### Testo in esame
# # # # #

Si lega ben presto a Modigliani, Picasso, Gris e Jacob e frequenta il caffè culturale Closeries de Lilas di Paul Fort. Di lì a poco ne sposerà la figlia, consolidando ancora di più il rapporto con il poeta che, tra l’altro lo spinge verso l’avanguardia futurista. Firma, infatti, il Manifesto della pittura futurista nel 1910, anche se risulta più affine al Futurismo francese che a quello italiano.
Nel 1912 prende parte alla mostra futurista alla Galleria Bernheim-Jeune, ma è anche fortemente influenzato dal cubismo picassiano, di cui apprezza l’intento geometrizzante e l’affidamento a regole matematiche universali, elementi che col tempo diventeranno le sue cifre caratteristiche.
Durante gli anni della guerra si lega al matematico Raoul Bricard che lo introduce alla filosofia pitagorica e ad uno ordine scientifico che tende ad applicare alle sue composizioni dedicate alla guerra, come Il 14 luglio o Sintesi plastica della guerra. Ma inizia anche il cammino verso quel ritorno al classicismo che caratterizzerà gli anni Venti.
È del 1916 il segnale di questo radicale cambiamento verso il ritorno all’ordine: il dipinto Maternità rappresenta un netto richiamo al classicismo italiano, ma anche un evidente equilibrio formale e la presenza di regole geometriche ben precise. Non è un caso che, pochi anni dopo, si leghi agli artisti che si raccolgono attorno alle idee di “Valori Plastici”, facendosi interprete di un ritorno all’ordine del tutto personale.

# # # # #

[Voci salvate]
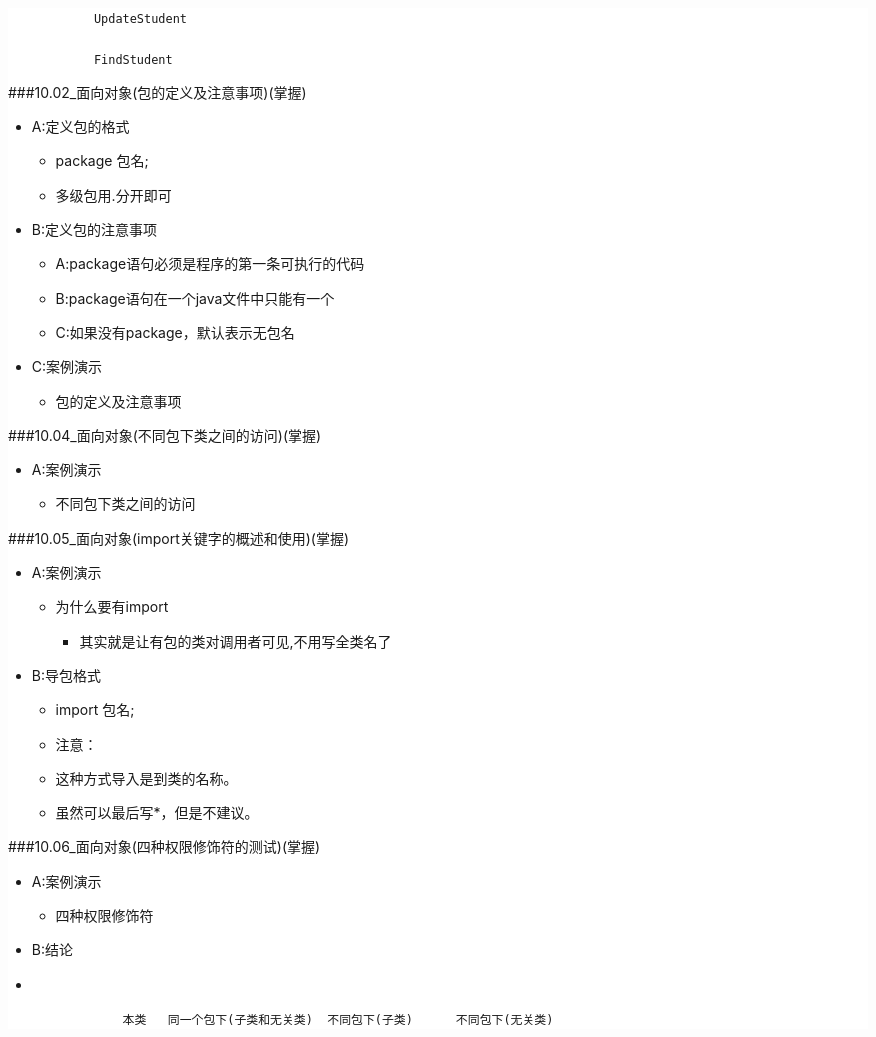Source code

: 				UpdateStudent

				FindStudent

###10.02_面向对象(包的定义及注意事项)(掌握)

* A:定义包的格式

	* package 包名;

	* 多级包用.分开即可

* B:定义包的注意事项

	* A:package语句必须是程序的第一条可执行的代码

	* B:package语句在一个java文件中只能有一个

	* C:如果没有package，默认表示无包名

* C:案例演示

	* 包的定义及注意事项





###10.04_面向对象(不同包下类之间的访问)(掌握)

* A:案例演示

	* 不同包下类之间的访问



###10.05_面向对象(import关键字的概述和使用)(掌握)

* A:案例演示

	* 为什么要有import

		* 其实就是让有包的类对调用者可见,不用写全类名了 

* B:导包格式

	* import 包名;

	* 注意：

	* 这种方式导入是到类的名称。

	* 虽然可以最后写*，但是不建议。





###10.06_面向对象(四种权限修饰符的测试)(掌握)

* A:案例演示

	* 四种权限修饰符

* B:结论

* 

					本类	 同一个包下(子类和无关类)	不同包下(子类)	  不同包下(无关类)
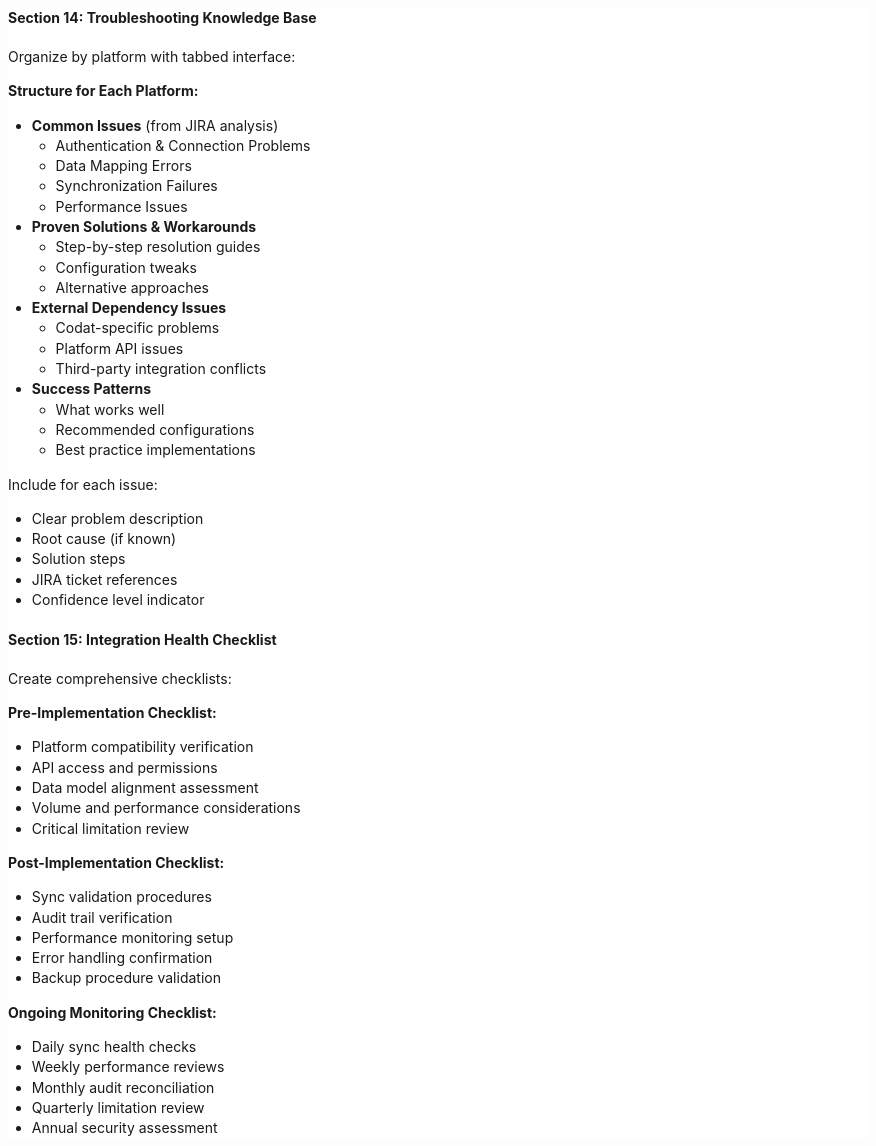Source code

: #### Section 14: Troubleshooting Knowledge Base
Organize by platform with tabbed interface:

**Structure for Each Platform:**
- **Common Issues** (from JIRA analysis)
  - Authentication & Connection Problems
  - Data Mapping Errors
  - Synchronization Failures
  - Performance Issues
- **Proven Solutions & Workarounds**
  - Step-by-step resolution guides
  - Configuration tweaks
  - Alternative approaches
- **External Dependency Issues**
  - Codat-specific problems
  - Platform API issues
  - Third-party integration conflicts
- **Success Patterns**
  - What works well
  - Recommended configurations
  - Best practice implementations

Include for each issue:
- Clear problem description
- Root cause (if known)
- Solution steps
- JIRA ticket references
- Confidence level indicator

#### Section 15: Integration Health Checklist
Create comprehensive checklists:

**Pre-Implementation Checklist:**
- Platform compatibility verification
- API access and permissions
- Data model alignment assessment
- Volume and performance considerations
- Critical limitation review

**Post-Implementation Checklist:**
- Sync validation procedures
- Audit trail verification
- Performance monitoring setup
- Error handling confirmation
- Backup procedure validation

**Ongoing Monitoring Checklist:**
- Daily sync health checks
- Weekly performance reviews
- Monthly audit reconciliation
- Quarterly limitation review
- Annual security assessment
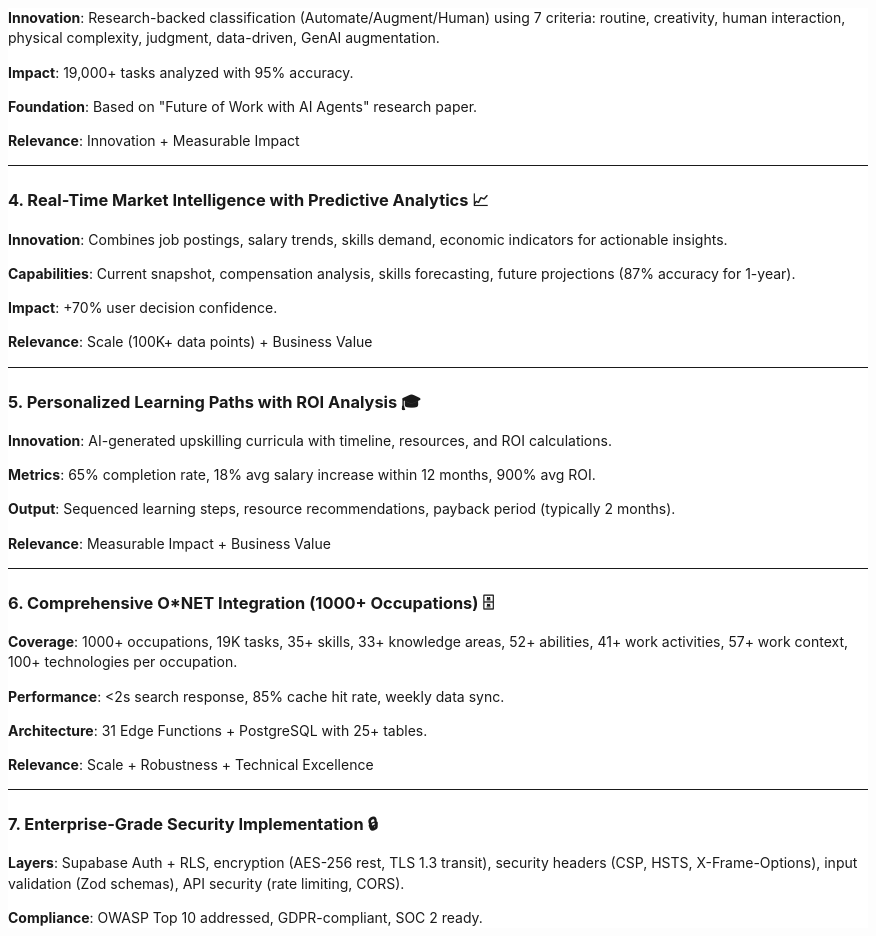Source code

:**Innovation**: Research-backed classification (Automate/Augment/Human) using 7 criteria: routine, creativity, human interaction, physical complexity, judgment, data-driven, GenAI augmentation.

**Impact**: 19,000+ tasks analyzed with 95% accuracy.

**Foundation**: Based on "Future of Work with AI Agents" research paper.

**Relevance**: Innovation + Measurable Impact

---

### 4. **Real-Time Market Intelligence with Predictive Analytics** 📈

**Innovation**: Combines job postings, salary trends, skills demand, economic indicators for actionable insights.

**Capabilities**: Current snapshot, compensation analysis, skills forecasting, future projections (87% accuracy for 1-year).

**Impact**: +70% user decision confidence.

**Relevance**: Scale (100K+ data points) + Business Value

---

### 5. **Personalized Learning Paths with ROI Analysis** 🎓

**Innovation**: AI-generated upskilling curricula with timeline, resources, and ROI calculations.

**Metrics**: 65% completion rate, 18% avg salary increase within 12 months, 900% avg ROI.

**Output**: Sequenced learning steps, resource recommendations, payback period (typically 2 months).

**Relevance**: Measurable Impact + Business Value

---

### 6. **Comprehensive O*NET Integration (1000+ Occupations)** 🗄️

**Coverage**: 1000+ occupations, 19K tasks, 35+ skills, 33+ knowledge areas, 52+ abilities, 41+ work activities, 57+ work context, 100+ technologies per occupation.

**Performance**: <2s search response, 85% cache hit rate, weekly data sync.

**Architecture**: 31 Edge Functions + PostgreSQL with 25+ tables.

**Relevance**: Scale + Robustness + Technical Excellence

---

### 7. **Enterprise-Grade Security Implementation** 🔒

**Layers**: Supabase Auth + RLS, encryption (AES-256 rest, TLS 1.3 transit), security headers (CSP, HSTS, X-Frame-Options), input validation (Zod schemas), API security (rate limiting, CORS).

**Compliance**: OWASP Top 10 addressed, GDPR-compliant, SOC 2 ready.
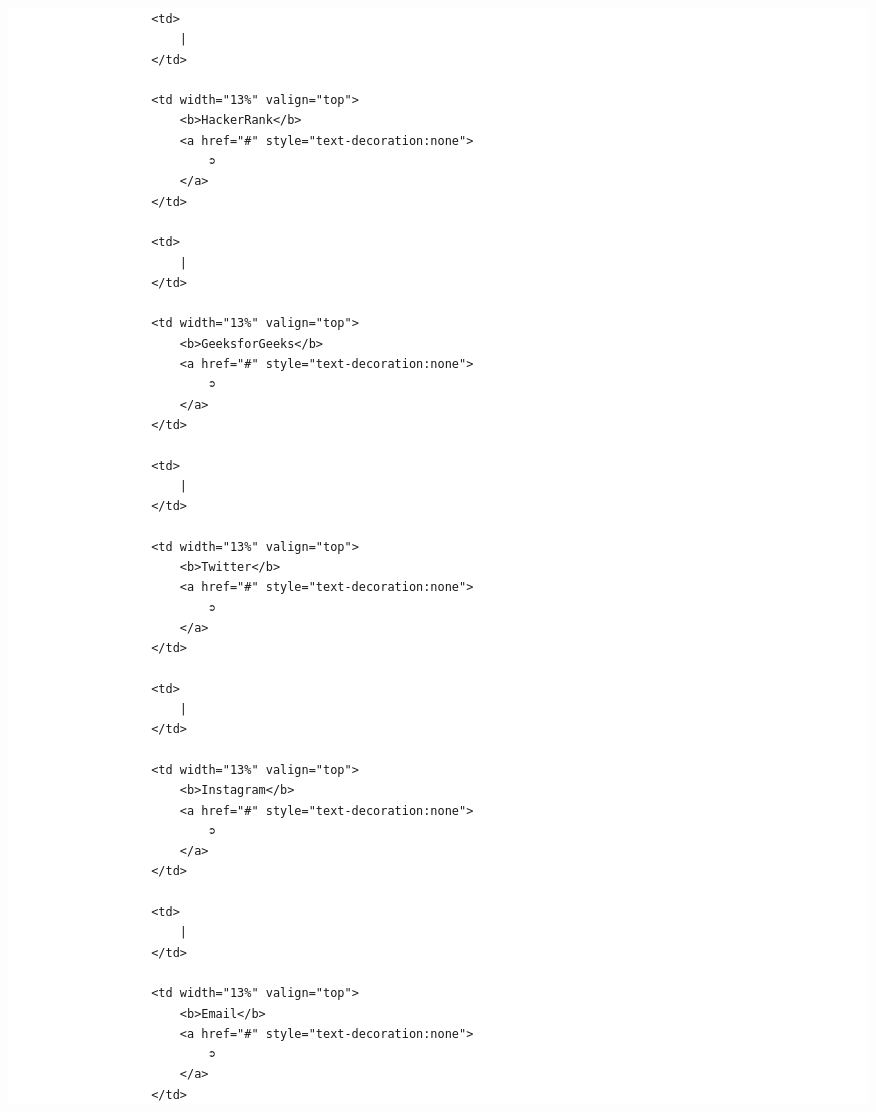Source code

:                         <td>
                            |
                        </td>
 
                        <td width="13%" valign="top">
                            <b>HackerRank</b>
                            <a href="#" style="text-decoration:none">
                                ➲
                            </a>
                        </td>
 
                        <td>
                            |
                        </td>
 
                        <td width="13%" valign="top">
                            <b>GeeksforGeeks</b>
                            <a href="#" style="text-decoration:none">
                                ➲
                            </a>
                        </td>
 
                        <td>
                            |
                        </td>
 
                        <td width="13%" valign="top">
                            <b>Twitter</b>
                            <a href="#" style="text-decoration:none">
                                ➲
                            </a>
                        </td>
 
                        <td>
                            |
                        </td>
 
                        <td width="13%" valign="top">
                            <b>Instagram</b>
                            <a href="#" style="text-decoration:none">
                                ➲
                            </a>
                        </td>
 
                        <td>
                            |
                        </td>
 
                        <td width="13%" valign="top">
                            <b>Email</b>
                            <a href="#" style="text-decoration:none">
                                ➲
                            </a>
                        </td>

# # # # #

### Cosa fare
A. Riformula come elenco puntato il paragrafo del testo in esame che comincia con «Durante gli anni della guerra», conservandone i fatti principali.
B. Scrivi il seguito del testo sul percorso artistico del pittore, riprendendo dal punto in cui si ferma.
Il materiale non ha alcun ruolo in questi compiti.

### Risposte ai compiti
A.
- Negli anni della guerra si lega al matematico Raoul Bricard.
- Bricard lo introduce alla filosofia pitagorica e a un ordine scientifico.
- Applica quest'ordine alle composizioni dedicate alla guerra, come Il 14 luglio e Sintesi plastica della guerra.
- Inizia il cammino verso il ritorno al classicismo che caratterizzerà gli anni Venti.

B.
Nel 1919 arriva il prestigioso contratto con Léonce Rosenberg, gallerista che lo fa esporre presso l’Effort Moderne e che lo introduce agli Stiwell nel 1921, quando lo incaricano di decorare il salotto del loro castello a Montegufoni in Toscana. Allo stesso anno risale la pubblicazione del testo Du Cubisme au Classicisme, in cui auspica il ritorno ad un realismo di matrice classicista che recuperi la sapienza dei maestri antichi, nell’osservazione di leggi auree e matematiche.
Regole che si applicano pienamente negli affreschi del castello, in cui i personaggi della commedia dell’arte vengono trattati con modernità, ma allo stesso tempo con un vigore plastico tutto rinascimentale, che si rifà soprattutto ai corpi di Luca Signorelli, cortonese come Severini. Una purezza formale di solida cultura quattrocentesca caratterizza tutti gli anni Venti, quando partecipa alle mostre di Novecento di Sarfatti e inizia a dedicarsi alla realizzazione di tele e affreschi di carattere sacro per chiese svizzere e francesi.
Alla Biennale del 1930 espone quattordici opere, tra cui Paesaggio e natura morta, Colazione sulla terrazza, I quattro Evangelisti per la chiesa di Senzales – Svizzera, Danze spagnole e morene e Danzatrice bleu. Alla Quadriennale di Roma del 1931, invece, presenta Gruppo di cose vicine e lontane, dipinto dai forti richiami all’antico, individuabili anche in Natura morta e I due pulcinelli, presentati alla Biennale del 1932.
Dopo la grande personale dedicatagli alla Quadriennale romana del 1935, Severini si occupa soprattutto di pittura murale, attenendosi sempre di più alla chiarezza e all’equilibrio del Quattrocento, senza mai abbandonare quella volumetria e quel misterioso spazialismo moderno che invade tutte le sue opere. Nel 1933 decora a mosaico la Sala del Ricevimento nel Palazzo della Triennale a Milano e pochi anni dopo l’abside della chiesa di Nôtre Dame a Losanna.
Infine, tra il 1945 e il 1946 esegue i cartoni della Via Crucisper un mosaico da destinare a Cortona. Continua instancabilmente la sua attività per tutti gli anni Cinquanta, anche nel campo della scenografia teatrale, fino a giungere alla grande antologica a lui dedicata in Palazzo Venezia a Roma. Tornato a Parigi, vi muore nel 1966.